Bemerkenswert ist auch das weitgehende Schweigen der deutschen Außenpolitik. Während deutsche Staatsbürger in der Region festsitzen, scheint man sich im Auswärtigen Amt eher mit Befindlichkeiten als mit handfester Krisendiplomatie zu beschäftigen. Die Evakuierung gestrandeter Deutscher aus der Golfregion hätte längst oberste Priorität haben müssen.
Moskau und Peking als stille Verlierer
Was die israelisch-amerikanische Militäroperation nebenbei demonstriert, ist die nach wie vor überlegene Schlagkraft des Westens. Russland, das im Iran einen wichtigen Verbündeten sah und selbst im Ukraine-Krieg gebunden ist, kann seinem Partner nicht zu Hilfe eilen. China, das über Jahre hinweg seine wirtschaftlichen Beziehungen zum Iran ausgebaut hatte, muss tatenlos zusehen, wie sein Einfluss in der Region schwindet. Beide Mächte werden vorgeführt – und das dürfte in Moskau und Peking für erheblichen Unmut sorgen.
Für den Westen bietet sich eine historische Chance, aber auch ein enormes Risiko. Die Geschichte lehrt, dass von außen erzwungene Regimewechsel selten zu stabilen Demokratien führen. Echte Veränderung muss aus dem Inneren einer Gesellschaft wachsen. Ob die iranische Bevölkerung – nach Jahrzehnten der Unterdrückung, nach den brutal niedergeschlagenen Protesten von 2009, 2019 und 2022 – die Kraft und den Willen aufbringt, ihr Schicksal selbst in die Hand zu nehmen, wird sich zeigen.
Ein Regime am Ende – aber noch nicht am Boden
Eines steht fest: Das Mullah-Regime ist geschwächt wie nie zuvor in seiner über vier Jahrzehnte währenden Geschichte. Die gesamte Führungsspitze wurde dezimiert, das Militär agiert teilweise unkontrolliert, und in der Bevölkerung brodelt es. Doch ein verwundetes Tier ist bekanntlich am gefährlichsten. Solange das Regime noch über Raketen, Drohnen und fanatisierte Milizen verfügt, bleibt es eine Bedrohung – nicht nur für die Region, sondern potenziell auch für Europa.
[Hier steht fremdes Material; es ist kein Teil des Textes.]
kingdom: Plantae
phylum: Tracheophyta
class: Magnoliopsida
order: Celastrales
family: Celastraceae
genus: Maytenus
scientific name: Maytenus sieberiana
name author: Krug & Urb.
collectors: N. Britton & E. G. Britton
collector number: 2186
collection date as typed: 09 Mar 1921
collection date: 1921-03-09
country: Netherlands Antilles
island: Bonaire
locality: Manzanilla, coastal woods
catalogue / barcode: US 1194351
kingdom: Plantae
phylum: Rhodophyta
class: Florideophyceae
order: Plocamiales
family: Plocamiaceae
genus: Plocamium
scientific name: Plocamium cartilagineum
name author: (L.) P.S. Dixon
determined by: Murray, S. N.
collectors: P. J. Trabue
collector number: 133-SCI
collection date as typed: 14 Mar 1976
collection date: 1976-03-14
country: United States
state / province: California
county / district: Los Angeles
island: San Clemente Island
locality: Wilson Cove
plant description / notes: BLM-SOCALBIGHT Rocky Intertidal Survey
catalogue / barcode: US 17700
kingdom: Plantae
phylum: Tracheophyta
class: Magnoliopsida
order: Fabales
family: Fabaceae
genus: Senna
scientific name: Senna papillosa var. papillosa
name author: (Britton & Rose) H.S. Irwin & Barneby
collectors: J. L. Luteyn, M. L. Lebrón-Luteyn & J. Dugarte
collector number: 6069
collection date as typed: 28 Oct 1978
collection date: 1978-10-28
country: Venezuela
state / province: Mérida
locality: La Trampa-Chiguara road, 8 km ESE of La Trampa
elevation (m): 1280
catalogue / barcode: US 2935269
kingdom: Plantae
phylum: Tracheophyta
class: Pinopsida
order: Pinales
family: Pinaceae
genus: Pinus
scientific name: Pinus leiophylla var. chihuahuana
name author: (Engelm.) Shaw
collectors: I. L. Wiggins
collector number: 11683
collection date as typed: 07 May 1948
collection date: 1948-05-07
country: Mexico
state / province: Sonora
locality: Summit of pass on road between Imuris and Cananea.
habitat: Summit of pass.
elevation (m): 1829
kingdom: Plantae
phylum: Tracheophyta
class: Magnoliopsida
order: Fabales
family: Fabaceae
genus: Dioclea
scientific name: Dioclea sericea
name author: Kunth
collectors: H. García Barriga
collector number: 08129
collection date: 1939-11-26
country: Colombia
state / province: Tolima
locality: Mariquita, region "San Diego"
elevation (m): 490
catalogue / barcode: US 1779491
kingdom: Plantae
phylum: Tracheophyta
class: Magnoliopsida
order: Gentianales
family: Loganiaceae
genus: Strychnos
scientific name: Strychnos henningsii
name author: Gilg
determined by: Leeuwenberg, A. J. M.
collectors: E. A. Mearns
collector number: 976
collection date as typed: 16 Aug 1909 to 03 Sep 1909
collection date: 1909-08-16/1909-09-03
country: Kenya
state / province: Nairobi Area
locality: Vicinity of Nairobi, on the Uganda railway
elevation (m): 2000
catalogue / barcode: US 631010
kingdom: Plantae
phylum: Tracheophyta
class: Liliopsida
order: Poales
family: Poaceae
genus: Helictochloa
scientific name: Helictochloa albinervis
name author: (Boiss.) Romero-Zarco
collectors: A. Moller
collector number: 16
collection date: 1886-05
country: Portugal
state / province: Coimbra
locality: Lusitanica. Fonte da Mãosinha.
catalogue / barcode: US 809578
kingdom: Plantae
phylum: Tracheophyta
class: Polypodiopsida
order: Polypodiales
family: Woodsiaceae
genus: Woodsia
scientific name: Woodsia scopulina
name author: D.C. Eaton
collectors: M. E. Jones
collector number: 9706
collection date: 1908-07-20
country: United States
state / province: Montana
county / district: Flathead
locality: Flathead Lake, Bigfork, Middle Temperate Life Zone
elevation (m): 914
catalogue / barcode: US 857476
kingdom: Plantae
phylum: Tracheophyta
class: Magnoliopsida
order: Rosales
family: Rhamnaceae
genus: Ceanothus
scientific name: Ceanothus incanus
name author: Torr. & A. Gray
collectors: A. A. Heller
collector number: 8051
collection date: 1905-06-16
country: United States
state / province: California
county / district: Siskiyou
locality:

Die kommenden Wochen werden entscheidend sein. Gelingt es den gemäßigten Kräften im Iran, die Oberhand zu gewinnen? Oder versinkt das Land in einem Bürgerkrieg zwischen rivalisierenden Fraktionen? Und was geschieht mit dem iranischen Atomprogramm, dessen Anlagen zwar bombardiert, aber möglicherweise nicht vollständig zerstört wurden? Fragen, auf die es derzeit keine verlässlichen Antworten gibt. Nur eines scheint sicher: Die Welt, wie wir sie kannten, verändert sich gerade in rasantem Tempo – und Deutschland täte gut daran, endlich aufzuwachen und sich auf die neuen Realitäten einzustellen.
„Wenn wir fertig sind, übernehmen Sie Ihre Regierung. Sie wird Ihnen gehören. Dies wird wahrscheinlich Ihre einzige Chance für Generationen sein." – US-Präsident Donald Trump an die iranische Bevölkerung
Ob diese Worte als prophetisch oder als tragisch naiv in die Geschichte eingehen werden, wird die Zeit zeigen. Der Iran steht an einem Scheideweg. Und mit ihm die gesamte geopolitische Ordnung des Nahen Ostens.